This week, Lenovo launched its S12 netbook with an Nvidia Ion graphics processor as an option. Though I haven’t had a chance to play with one yet, I’ve just completed two weeks using the Acer Revo Aspire, which is a similar configuration in a mini desktop. Combining the two, I have a pretty good sense of just how blurred the lines between netbooks and notebooks are becoming, and whether you could live on one of these hybrid products.
Size Matters
Netbooks usually have 10-inch or smaller screens, which relegates most of them to relatively light use. This means e-mail, short documents, picture viewing and some light video viewing. You could up the graphics, but the screen is so small, you’d have to go to an external monitor to get the benefit.
The 12-inch screen has, for some time, been the smallest useful size for a notebook. The Lenovo S12 is a netbook with a 12-inch screen, which means, if it has the power, it can function as a full notebook. It’s also thin, sexy, fully loaded , has over four hours of battery life (in realistic usage scenarios, not maximum), and comes in just under $500. Like most of the laptops in its class, it also has no optical drive, which helps both battery life and keeps that very thin look.
Performance: Lovin’ Windows 7
The Acer Revo Aspire came with Windows Vista loaded, and Acer changed the base configuration shortly after I received my system to add more memory. Vista is too slow on this generation of system, which is likely why the Lenovo Notebook ships with Windows XP. The single-core Atom processor appears to be where the system bottlenecks. It is capable of playing Blu-Ray movies (though you don’t want much running in the background), and the game performance is up to things like World of Warcraft, but not high-resolution first person shooters.
Putting the release candidate for Windows 7 on the Revo made a huge difference. If you don’t mind running pre-release software, or doing a clean install of the final release of Windows 7 once it ships, this class of system loves Windows 7, and once it cache’s your applications, you can go in and out of sleep very quickly. If you do need to reboot, with a single core processor, you don’t see the huge boot time improvement you get on a multi-core system, but Windows 7 is leaner and noticeably faster than Windows Vista.
If you don’t want to move to either Windows 7 or Vista any time soon, this is likely the last run of systems that ship with XP, so you can move at your leisure.
Before we move on: If you do put Windows 7 on one of these, pick up a USB ReadyBoost-compliant 2GB flash drive.
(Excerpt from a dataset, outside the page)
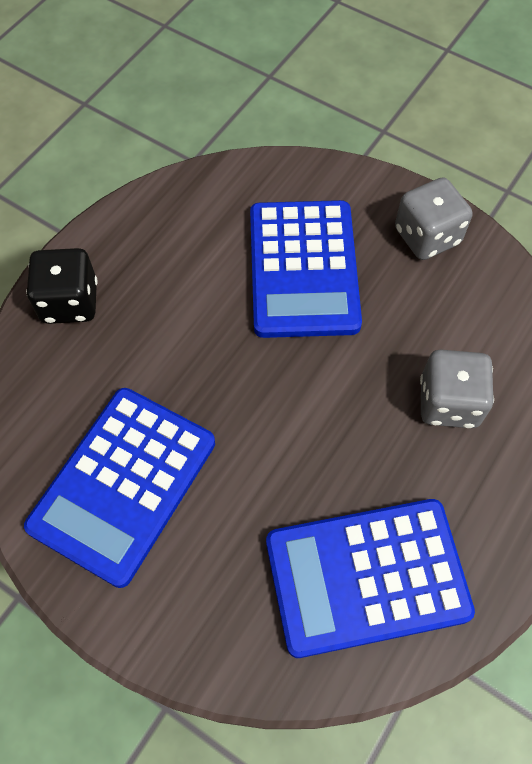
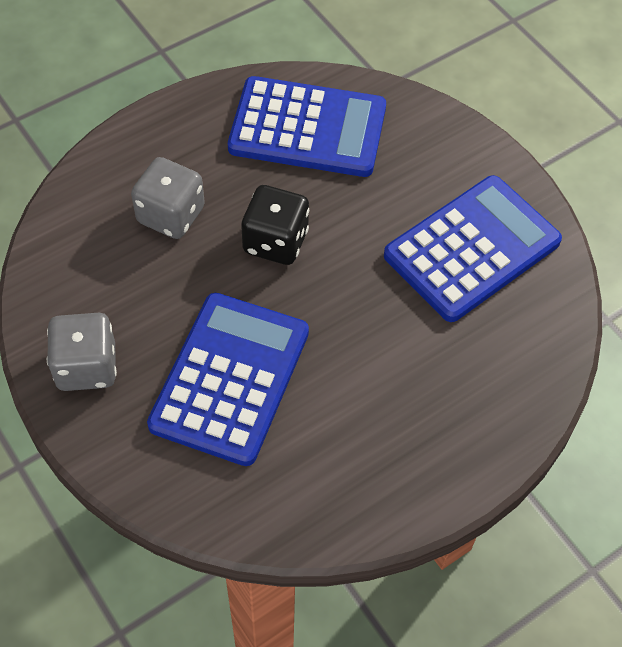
camera: 160 degrees left, 5 degrees down
black dice [26,248,97,324] -> black dice moved to [241,185,309,265]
You’ll see a noticeable jump in performance if you use it in a system configured like the Lenovo is with 1GB of memory.
Wrapping Up
There is this idea that you can’t live on netbooks and nettops, and without something like an Nvidia Ion and at least a 12-inch screen, that idea is likely valid. However, once you add Ion, suddenly you get the promise of something that is small, sexy, low-power and widely usable. In a market looking for value, second PCs, PCs for kids, and low-cost PCs to replace aging hulks, these hybrid netbooks and nettops fill a unique and valuable void. You can get something fun, cool to use, and you won’t go broke doing it.
When Apple put Nvidia graphics across its entire line, it showcased how important graphics performance is (and in the case of the MacBook Air, made it usable). With Ion, you can get nearly the same thing at under 30 percent of the price, and that, my friends, is a really good deal. With a 12-inch screen and Ion GPU, this new Lenovo isn’t a netbook. Lenovo is setting its sights on Apple with a very portable, low-cost notebook, and one of the best values in the segment.